To begin, one ought to consider what the question actually means. Most significantly, what do humans mean when they refer to something being ‘real’? The Oxford Dictionary of Philosophy explains that “To treat something as real, without qualification, is to suppose it to be part of the actual world”. This means that something is real if it is part of the fundamental nature of reality. That is to say, after deconstructing ‘everything’, ‘this’ is what you are left with.
There are broadly two ways I will unpack what is real, and I will do both.
Firstly, there is a scientific understanding of the fundamental nature of reality. Dr Brian Greene — professor at Columbia — in his book The Emergent Universe posits that “underneath the molecules, atoms, and particles there is another layer of reality … a layer that is based on information”. The reason he explains this is due to Theoretical Quantum Physics which describes each particle in the universe as a wave function which is itself simply information.
Now from here on, both my knowledge and word count begin to run low, so I would encourage anyone who wishes to learn more about this to search up ‘The Holographic Principle’. But at the core of it is that science is telling us that the world, space, time, and matter emerge from information and our reality is simply a projection of information. In this case, modern theoretical physics strangely seems to comport with Plato’s allegory of the cave.

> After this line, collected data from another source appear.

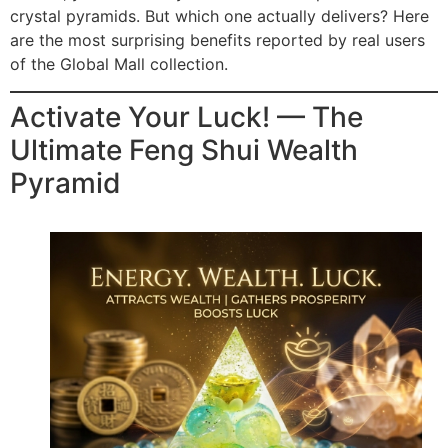
crystal pyramids. But which one actually delivers? Here
are the most surprising benefits reported by real users
of the Global Mall collection.
Activate Your Luck! — The
Ultimate Feng Shui Wealth
Pyramid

Secondly, there is a philosophical understanding through which we can understand the fundamental nature of reality. Such an approach leans towards the primacy of language and concepts. As Wittgenstein – a famous German philosopher – said, “The limits of my language mean the limits of my world”. Hence, a philosophical understanding of the fundamental nature of reality is language which is, at its most fundamental level, a form of information.
Furthermore, Plato explains in his ‘Theory of Forms’ that ultimate reality are concepts which most of humanity is not able to grasp. Therefore, in the beginning of the same book where he describes the cave – The Republic – he begins the book with the Greek word κατέβην which means ‘I went down’. The protagonist of his book is Socrates who has an understanding of ‘what is real’ and so desires to spread it to the rest of the world. So in the same way that the liberator went down into the cave, Socrates goes out into society, attempting to liberate people from the false reality.
The question that remains is, is this process of ‘escaping the cave’ or ‘escaping the matrix’ a good decision irrespective of the results? I am not sure, but hopefully, in two weeks today, I will have written, and you will be reading the answer on the Blue and White Insight.